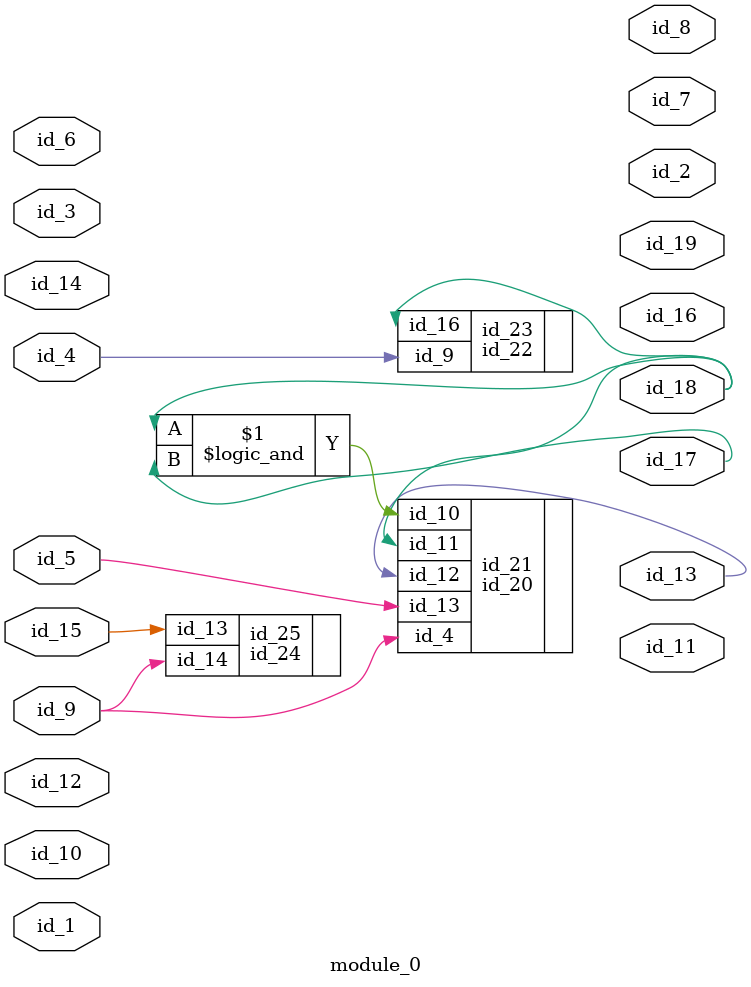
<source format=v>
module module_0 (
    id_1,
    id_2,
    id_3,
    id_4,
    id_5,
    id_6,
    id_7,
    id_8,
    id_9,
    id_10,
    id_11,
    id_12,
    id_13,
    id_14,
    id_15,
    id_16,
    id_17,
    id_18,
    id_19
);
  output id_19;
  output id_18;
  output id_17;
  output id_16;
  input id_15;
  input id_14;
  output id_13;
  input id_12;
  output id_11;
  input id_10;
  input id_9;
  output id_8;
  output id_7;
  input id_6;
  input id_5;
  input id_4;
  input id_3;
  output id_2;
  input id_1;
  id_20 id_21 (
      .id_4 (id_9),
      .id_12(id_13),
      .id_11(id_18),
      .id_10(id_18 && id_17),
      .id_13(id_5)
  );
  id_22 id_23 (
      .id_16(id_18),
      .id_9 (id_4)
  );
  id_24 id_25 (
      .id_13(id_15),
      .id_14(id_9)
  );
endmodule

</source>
——
## What is needed:
Every entry above has to be repeated exactly, apart from its pictures.

## The completed task:
<source format=v>
module module_0 (
    id_1,
    id_2,
    id_3,
    id_4,
    id_5,
    id_6,
    id_7,
    id_8,
    id_9,
    id_10,
    id_11,
    id_12,
    id_13,
    id_14,
    id_15,
    id_16,
    id_17,
    id_18,
    id_19
);
  output id_19;
  output id_18;
  output id_17;
  output id_16;
  input id_15;
  input id_14;
  output id_13;
  input id_12;
  output id_11;
  input id_10;
  input id_9;
  output id_8;
  output id_7;
  input id_6;
  input id_5;
  input id_4;
  input id_3;
  output id_2;
  input id_1;
  id_20 id_21 (
      .id_4 (id_9),
      .id_12(id_13),
      .id_11(id_18),
      .id_10(id_18 && id_17),
      .id_13(id_5)
  );
  id_22 id_23 (
      .id_16(id_18),
      .id_9 (id_4)
  );
  id_24 id_25 (
      .id_13(id_15),
      .id_14(id_9)
  );
endmodule

</source>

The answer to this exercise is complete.